Sandboxes are in a private beta. Please reach out to us at support@porter.run or over Slack if you are interested in joining.

When to use sandboxes

  • Untrusted code execution: run code from end users or LLM agents in isolation
  • Agentic tool use: give an LLM a fresh execution environment per task
  • Parallel batch work: fan out many short jobs concurrently
  • On-demand processing: create a runtime for a request, job, or workflow step
For long-running services with ingress, autoscaling, rollouts, and normal application lifecycle management, use Applications instead.

Lifecycle

A sandbox moves through these phases:
PhaseDescription
queuedThe sandbox was accepted and is waiting for capacity.
creatingPorter is preparing the runtime and starting the container.
runningThe sandbox is ready and can accept exec calls.
succeededThe sandbox command completed successfully.
failedThe sandbox command or runtime failed.
terminatedThe sandbox was explicitly terminated through the API, SDK, or CLI.
Only running sandboxes accept exec calls.
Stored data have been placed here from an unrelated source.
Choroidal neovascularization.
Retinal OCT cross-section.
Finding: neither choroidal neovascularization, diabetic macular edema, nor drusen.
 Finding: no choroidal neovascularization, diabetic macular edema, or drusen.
Logs remain available after terminal phases so you can fetch output from completed or terminated sandboxes.

Names

Names are the canonical way to refer to sandboxes and volumes in the SDK and CLI.
ResourceNaming rule
SandboxSandbox names must be unique within a cluster and currently cannot be reused, even after the sandbox is terminated. Omit the name only for one-off sandboxes where you do not need stable lookup later.
VolumeVolume names must be unique within a cluster for the lifetime of the volume. After a volume is deleted, its name can be used again.
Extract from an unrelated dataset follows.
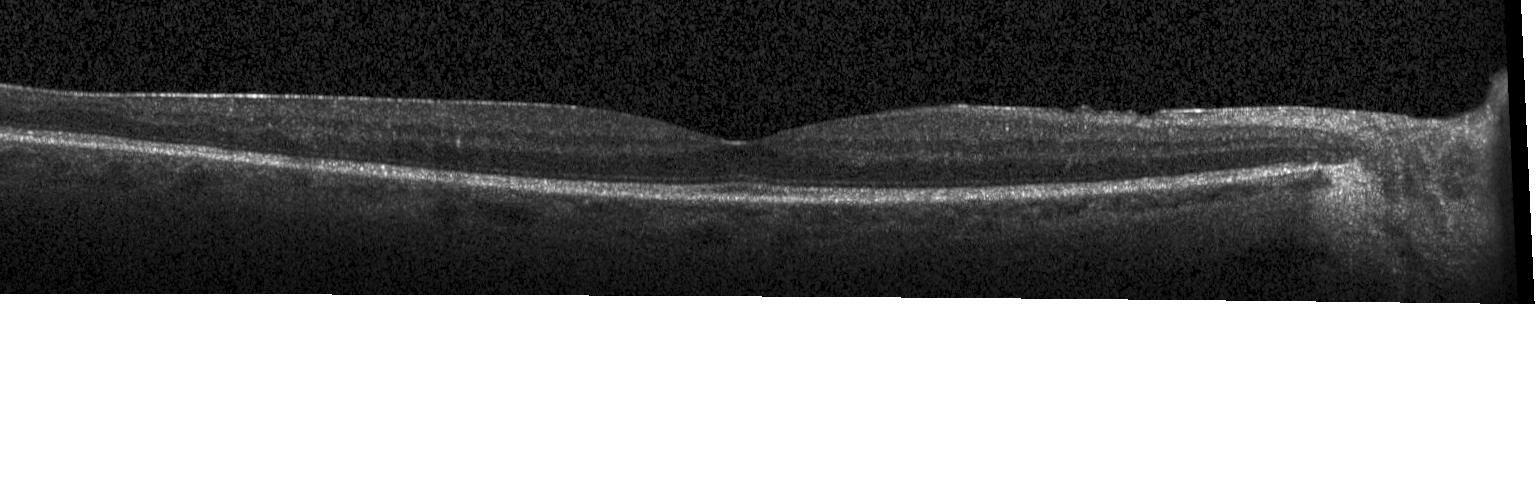
Fovea-centered, spectral-domain OCT, retinal OCT cross-section — Diagnosis: neither choroidal neovascularization, diabetic macular edema, nor drusen.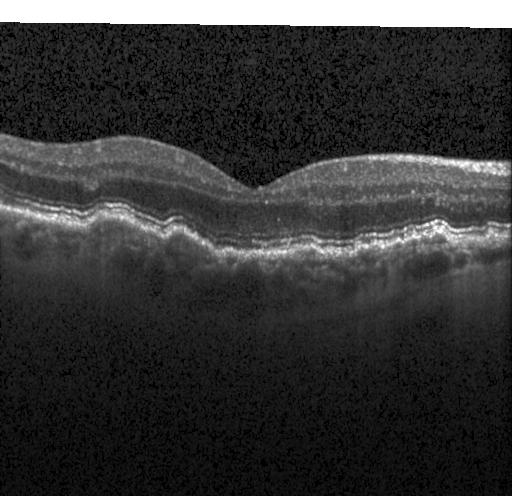

Spectral-domain optical coherence tomography; retinal OCT cross-section; centered on the fovea; Heidelberg Spectralis — Assessment: drusen.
Build with the Sandbox SDK

Your application creates and manages sandboxes with a Sandbox SDK. For now, we recommend deploying that application as a Porter Application in the same AWS cluster where you want to run sandboxes.
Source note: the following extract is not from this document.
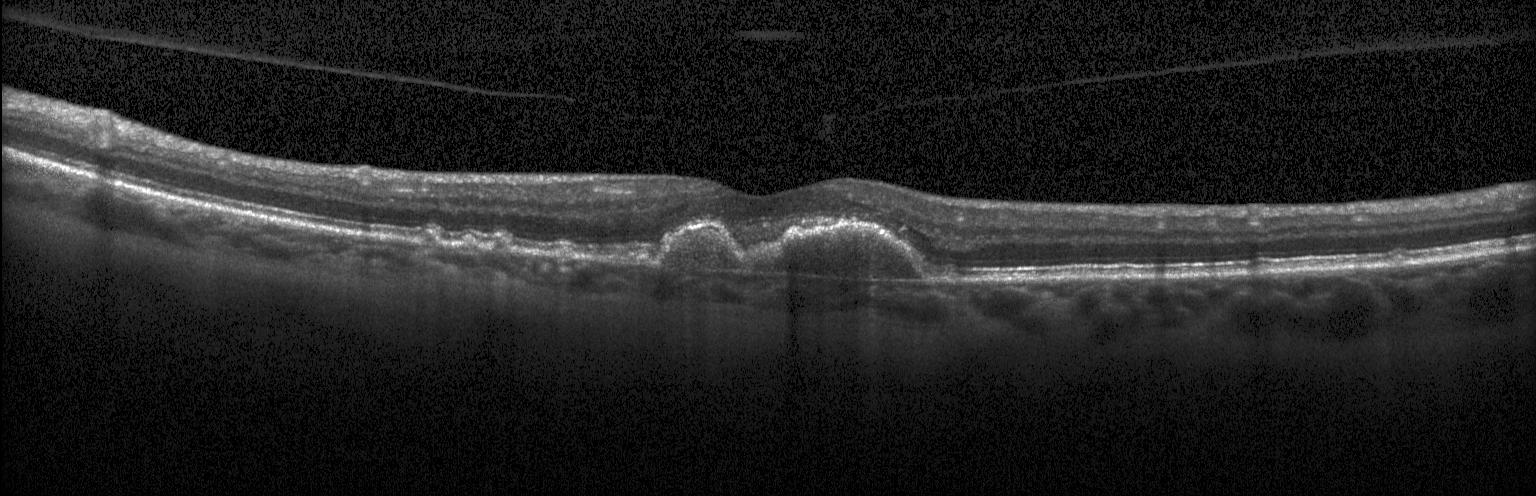
Diagnosis: choroidal neovascularization (CNV).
Use the CLI for operations

Use the sandbox CLI to inspect and operate on sandboxes from your terminal:
  • Create sandboxes from container images
  • List sandboxes by phase
  • Fetch logs
  • Exec into a running sandbox
  • Terminate one sandbox or many sandboxes at once
  • Create, list, inspect, and delete sandbox volumes
See the sandbox CLI guide.

Persistent storage

Volumes provide persistent storage that can be mounted into sandboxes at launch. Create a volume first, then pass volume_mounts when creating a sandbox.